((

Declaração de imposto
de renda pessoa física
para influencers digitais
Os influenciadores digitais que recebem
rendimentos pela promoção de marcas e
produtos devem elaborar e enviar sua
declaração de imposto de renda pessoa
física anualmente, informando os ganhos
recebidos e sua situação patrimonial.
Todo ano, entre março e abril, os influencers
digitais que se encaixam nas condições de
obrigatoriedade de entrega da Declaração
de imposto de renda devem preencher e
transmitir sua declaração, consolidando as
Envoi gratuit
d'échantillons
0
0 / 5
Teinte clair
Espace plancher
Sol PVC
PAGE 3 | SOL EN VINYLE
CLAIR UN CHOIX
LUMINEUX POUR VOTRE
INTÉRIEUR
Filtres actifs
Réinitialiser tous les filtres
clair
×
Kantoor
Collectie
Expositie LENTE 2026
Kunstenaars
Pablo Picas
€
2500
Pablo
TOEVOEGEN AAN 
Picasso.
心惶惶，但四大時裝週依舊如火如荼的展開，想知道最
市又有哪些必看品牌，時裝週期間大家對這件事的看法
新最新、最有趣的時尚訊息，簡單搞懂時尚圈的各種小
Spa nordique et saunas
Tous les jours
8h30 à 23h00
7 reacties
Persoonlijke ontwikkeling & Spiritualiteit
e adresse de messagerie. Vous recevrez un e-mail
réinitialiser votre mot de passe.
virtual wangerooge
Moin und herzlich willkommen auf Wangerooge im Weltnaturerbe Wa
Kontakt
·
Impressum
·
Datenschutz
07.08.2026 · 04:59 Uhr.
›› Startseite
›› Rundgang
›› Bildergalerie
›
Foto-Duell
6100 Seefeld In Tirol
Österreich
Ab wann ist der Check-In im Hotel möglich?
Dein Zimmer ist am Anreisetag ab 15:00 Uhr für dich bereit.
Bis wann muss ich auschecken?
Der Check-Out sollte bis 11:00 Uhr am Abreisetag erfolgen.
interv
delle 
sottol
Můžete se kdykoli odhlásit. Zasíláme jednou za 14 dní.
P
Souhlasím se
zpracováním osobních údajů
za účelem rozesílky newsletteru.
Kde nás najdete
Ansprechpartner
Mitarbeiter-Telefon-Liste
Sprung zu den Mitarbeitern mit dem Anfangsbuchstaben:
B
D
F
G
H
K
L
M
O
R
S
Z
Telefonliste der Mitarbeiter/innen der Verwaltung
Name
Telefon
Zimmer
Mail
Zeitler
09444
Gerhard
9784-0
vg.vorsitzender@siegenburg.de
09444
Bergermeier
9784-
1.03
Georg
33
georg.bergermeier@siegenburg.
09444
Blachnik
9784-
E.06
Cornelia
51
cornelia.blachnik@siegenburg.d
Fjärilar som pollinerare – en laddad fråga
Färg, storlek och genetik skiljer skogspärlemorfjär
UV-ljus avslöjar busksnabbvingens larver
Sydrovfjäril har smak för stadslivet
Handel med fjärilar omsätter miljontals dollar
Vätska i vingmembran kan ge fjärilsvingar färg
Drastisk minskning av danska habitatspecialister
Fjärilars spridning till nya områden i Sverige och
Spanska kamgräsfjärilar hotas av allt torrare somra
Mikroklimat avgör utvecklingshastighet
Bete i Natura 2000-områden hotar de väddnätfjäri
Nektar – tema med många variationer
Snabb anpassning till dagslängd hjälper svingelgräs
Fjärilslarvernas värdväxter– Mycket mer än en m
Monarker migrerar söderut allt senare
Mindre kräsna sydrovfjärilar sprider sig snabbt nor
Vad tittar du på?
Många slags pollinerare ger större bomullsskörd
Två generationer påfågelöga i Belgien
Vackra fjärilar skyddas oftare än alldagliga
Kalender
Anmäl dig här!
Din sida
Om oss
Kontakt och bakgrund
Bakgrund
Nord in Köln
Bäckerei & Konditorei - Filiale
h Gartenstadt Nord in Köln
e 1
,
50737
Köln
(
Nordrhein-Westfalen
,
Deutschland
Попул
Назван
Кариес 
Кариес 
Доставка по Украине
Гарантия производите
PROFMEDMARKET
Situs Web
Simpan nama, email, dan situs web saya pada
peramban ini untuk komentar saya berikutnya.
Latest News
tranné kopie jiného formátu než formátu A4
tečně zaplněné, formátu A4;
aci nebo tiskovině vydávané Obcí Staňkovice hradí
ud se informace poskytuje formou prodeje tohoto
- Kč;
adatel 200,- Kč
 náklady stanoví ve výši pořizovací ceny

))

Please edit the listing above by changing every "Köln" to "Cologne", and leave all other text as it is.

Declaração de imposto
de renda pessoa física
para influencers digitais
Os influenciadores digitais que recebem
rendimentos pela promoção de marcas e
produtos devem elaborar e enviar sua
declaração de imposto de renda pessoa
física anualmente, informando os ganhos
recebidos e sua situação patrimonial.
Todo ano, entre março e abril, os influencers
digitais que se encaixam nas condições de
obrigatoriedade de entrega da Declaração
de imposto de renda devem preencher e
transmitir sua declaração, consolidando as
Envoi gratuit
d'échantillons
0
0 / 5
Teinte clair
Espace plancher
Sol PVC
PAGE 3 | SOL EN VINYLE
CLAIR UN CHOIX
LUMINEUX POUR VOTRE
INTÉRIEUR
Filtres actifs
Réinitialiser tous les filtres
clair
×
Kantoor
Collectie
Expositie LENTE 2026
Kunstenaars
Pablo Picas
€
2500
Pablo
TOEVOEGEN AAN 
Picasso.
心惶惶，但四大時裝週依舊如火如荼的展開，想知道最
市又有哪些必看品牌，時裝週期間大家對這件事的看法
新最新、最有趣的時尚訊息，簡單搞懂時尚圈的各種小
Spa nordique et saunas
Tous les jours
8h30 à 23h00
7 reacties
Persoonlijke ontwikkeling & Spiritualiteit
e adresse de messagerie. Vous recevrez un e-mail
réinitialiser votre mot de passe.
virtual wangerooge
Moin und herzlich willkommen auf Wangerooge im Weltnaturerbe Wa
Kontakt
·
Impressum
·
Datenschutz
07.08.2026 · 04:59 Uhr.
›› Startseite
›› Rundgang
›› Bildergalerie
›
Foto-Duell
6100 Seefeld In Tirol
Österreich
Ab wann ist der Check-In im Hotel möglich?
Dein Zimmer ist am Anreisetag ab 15:00 Uhr für dich bereit.
Bis wann muss ich auschecken?
Der Check-Out sollte bis 11:00 Uhr am Abreisetag erfolgen.
interv
delle 
sottol
Můžete se kdykoli odhlásit. Zasíláme jednou za 14 dní.
P
Souhlasím se
zpracováním osobních údajů
za účelem rozesílky newsletteru.
Kde nás najdete
Ansprechpartner
Mitarbeiter-Telefon-Liste
Sprung zu den Mitarbeitern mit dem Anfangsbuchstaben:
B
D
F
G
H
K
L
M
O
R
S
Z
Telefonliste der Mitarbeiter/innen der Verwaltung
Name
Telefon
Zimmer
Mail
Zeitler
09444
Gerhard
9784-0
vg.vorsitzender@siegenburg.de
09444
Bergermeier
9784-
1.03
Georg
33
georg.bergermeier@siegenburg.
09444
Blachnik
9784-
E.06
Cornelia
51
cornelia.blachnik@siegenburg.d
Fjärilar som pollinerare – en laddad fråga
Färg, storlek och genetik skiljer skogspärlemorfjär
UV-ljus avslöjar busksnabbvingens larver
Sydrovfjäril har smak för stadslivet
Handel med fjärilar omsätter miljontals dollar
Vätska i vingmembran kan ge fjärilsvingar färg
Drastisk minskning av danska habitatspecialister
Fjärilars spridning till nya områden i Sverige och
Spanska kamgräsfjärilar hotas av allt torrare somra
Mikroklimat avgör utvecklingshastighet
Bete i Natura 2000-områden hotar de väddnätfjäri
Nektar – tema med många variationer
Snabb anpassning till dagslängd hjälper svingelgräs
Fjärilslarvernas värdväxter– Mycket mer än en m
Monarker migrerar söderut allt senare
Mindre kräsna sydrovfjärilar sprider sig snabbt nor
Vad tittar du på?
Många slags pollinerare ger större bomullsskörd
Två generationer påfågelöga i Belgien
Vackra fjärilar skyddas oftare än alldagliga
Kalender
Anmäl dig här!
Din sida
Om oss
Kontakt och bakgrund
Bakgrund
Nord in Cologne
Bäckerei & Konditorei - Filiale
h Gartenstadt Nord in Cologne
e 1
,
50737
Cologne
(
Nordrhein-Westfalen
,
Deutschland
Попул
Назван
Кариес 
Кариес 
Доставка по Украине
Гарантия производите
PROFMEDMARKET
Situs Web
Simpan nama, email, dan situs web saya pada
peramban ini untuk komentar saya berikutnya.
Latest News
tranné kopie jiného formátu než formátu A4
tečně zaplněné, formátu A4;
aci nebo tiskovině vydávané Obcí Staňkovice hradí
ud se informace poskytuje formou prodeje tohoto
- Kč;
adatel 200,- Kč
 náklady stanoví ve výši pořizovací ceny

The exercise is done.